┌────────

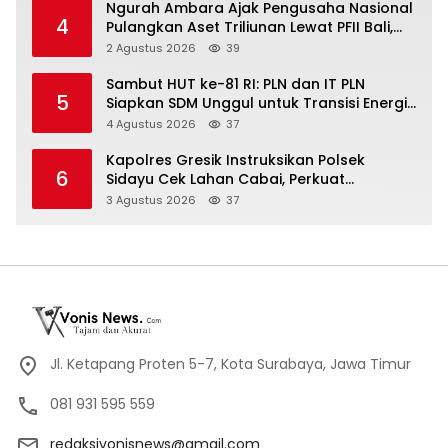
Ngurah Ambara Ajak Pengusaha Nasional
4
Pulangkan Aset Triliunan Lewat PFII Bali,
Targetkan Investor Global
2 Agustus 2026
39
Sambut HUT ke-81 RI: PLN dan IT PLN
5
Siapkan SDM Unggul untuk Transisi Energi
Lewat Pelatihan Energi Terbarukan bagi
4 Agustus 2026
37
Siswa SMA
Kapolres Gresik Instruksikan Polsek
6
Sidayu Cek Lahan Cabai, Perkuat
Ketahanan Pangan dan Stabilitas Harga
3 Agustus 2026
37
Jl. Ketapang Proten 5-7, Kota Surabaya, Jawa Timur
081 931 595 559
redaksivonisnews@gmail.com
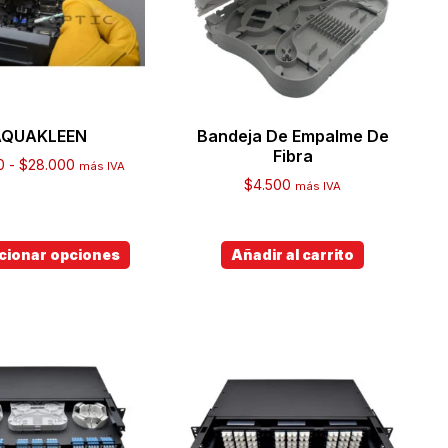
AQUAKLEEN
Bandeja De Empalme De
Fibra
0
-
$
28.000
más IVA
$
4.500
más IVA
cionar opciones
Añadir al carrito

└────────

* Directions for this task:
Print exactly, and only, the lines from the line containing "2 Agustus 2026" to the last line of the material above, with every picture left out.

* Exercise answer:
2 Agustus 2026
39
Sambut HUT ke-81 RI: PLN dan IT PLN
5
Siapkan SDM Unggul untuk Transisi Energi
Lewat Pelatihan Energi Terbarukan bagi
4 Agustus 2026
37
Siswa SMA
Kapolres Gresik Instruksikan Polsek
6
Sidayu Cek Lahan Cabai, Perkuat
Ketahanan Pangan dan Stabilitas Harga
3 Agustus 2026
37
Jl. Ketapang Proten 5-7, Kota Surabaya, Jawa Timur
081 931 595 559
redaksivonisnews@gmail.com
AQUAKLEEN
Bandeja De Empalme De
Fibra
0
-
$
28.000
más IVA
$
4.500
más IVA
cionar opciones
Añadir al carrito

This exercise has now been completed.